Getting into any complex, well-established video game series can seem so overwhelming you might not even want to try. But fans of the Monster Hunter series don’t want you to give up so fast. To that end, some benevolent, diehard fans have set up Adopt-A-Hunter, a fan community that connects veterans with newcomers to show them the ropes and give them a leg up in the game.
Monster Hunter first launched on PlayStation 2 in 2004. The series has hopped around to various platforms but hasn’t been on a console for nearly a decade. That means many console players won’t be familiar with it when Monster Hunter: World launches on Jan. 28, 2018.
In these games, players control hunters who travel the world, seeking out sizable beasts to slay. Killing a monster yields all kinds of resources you can use to craft more powerful weapons and armor. This new gear makes you better equipped to venture further into the wilderness to find bigger beasts to slay, at which point the process begins again. It all amounts to a winning gameplay loop that has fueled over a dozen Monster Hunter games and spinoffs over the years.
The problem is, the series has become so complicated, with loads of weapons and systems and play styles, that it can be hard for newcomers to find a foothold. That’s where Adopt-A-Hunter comes in. In this fan-made community, series veterans and newcomers can register to be paired up on a one-on-one basis. The program even accounts for participants’ preferred language.

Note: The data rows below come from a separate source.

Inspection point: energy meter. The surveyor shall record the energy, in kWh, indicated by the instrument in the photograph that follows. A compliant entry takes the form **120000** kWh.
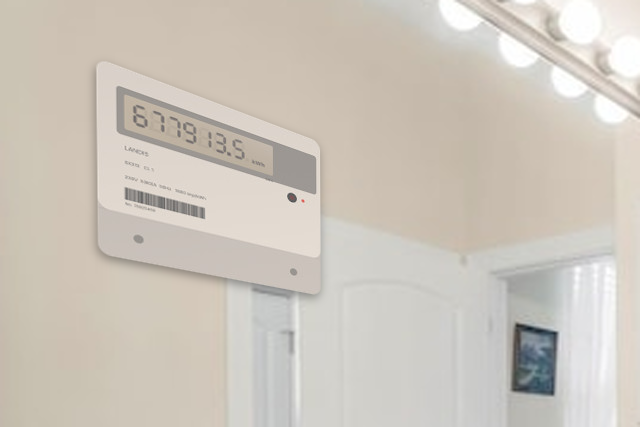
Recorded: **677913.5** kWh
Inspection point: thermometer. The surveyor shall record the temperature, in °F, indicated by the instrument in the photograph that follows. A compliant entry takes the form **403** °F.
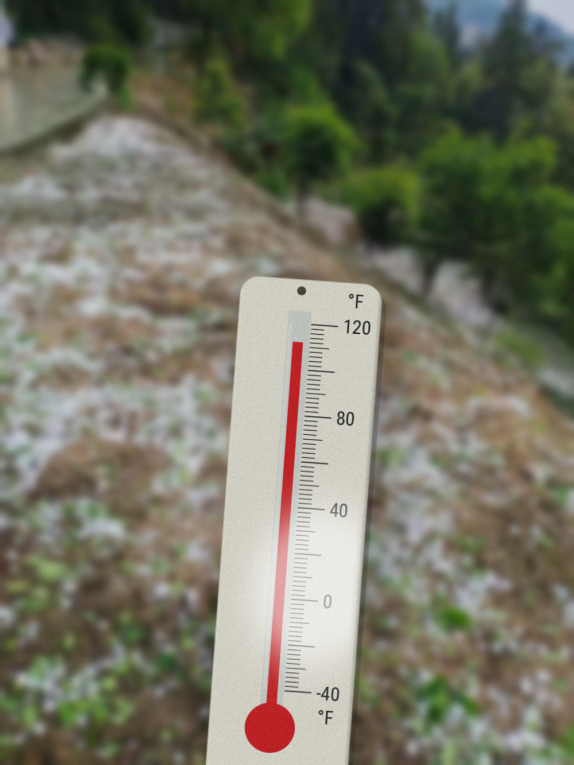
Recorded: **112** °F
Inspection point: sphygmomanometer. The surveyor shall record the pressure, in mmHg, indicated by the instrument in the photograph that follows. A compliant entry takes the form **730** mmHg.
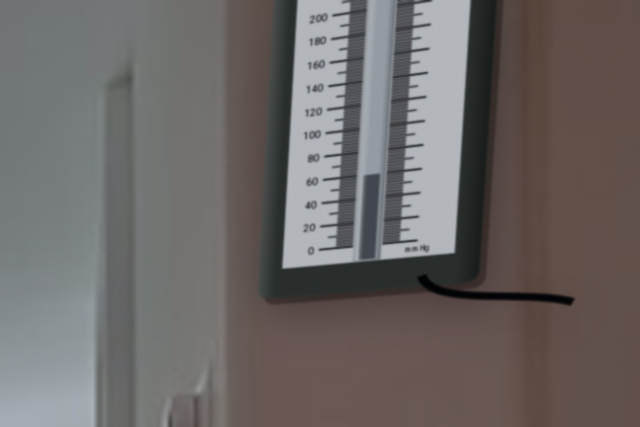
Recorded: **60** mmHg
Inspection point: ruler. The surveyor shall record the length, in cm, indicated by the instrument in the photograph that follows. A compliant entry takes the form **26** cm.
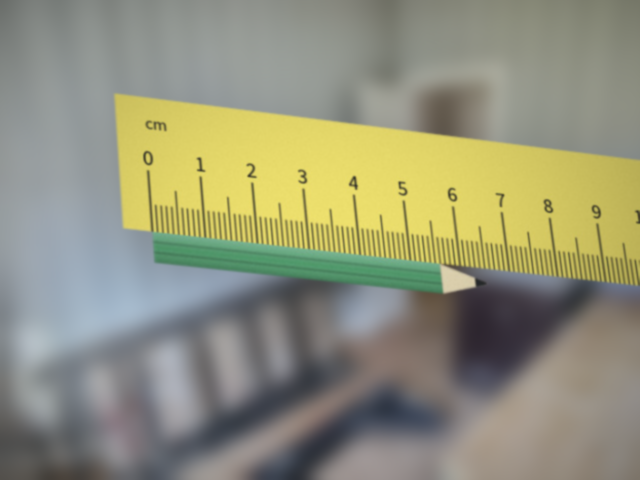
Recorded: **6.5** cm
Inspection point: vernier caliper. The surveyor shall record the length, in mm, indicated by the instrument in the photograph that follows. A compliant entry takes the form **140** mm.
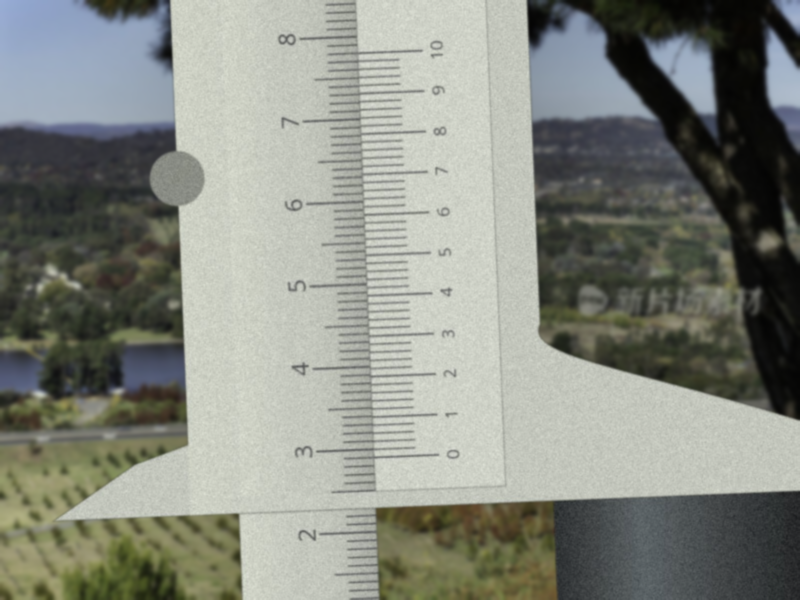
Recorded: **29.0** mm
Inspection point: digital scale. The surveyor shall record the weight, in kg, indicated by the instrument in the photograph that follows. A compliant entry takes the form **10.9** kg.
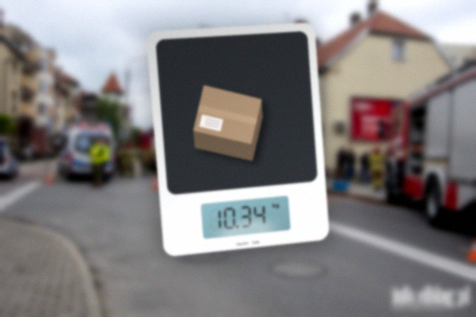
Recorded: **10.34** kg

The programs’ FAQ page offers more information, including reassurances that players will be happy with their assigned partner. If either player wants to bail for any reason, they’ll be assigned a new partner—no questions asked.
Assuming all goes according to plan, this sounds like a fantastic way for veterans to help ease new Monster Hunter players into a prohibitively deep game. If every gaming community were this helpful and supportive, the world would be a better place.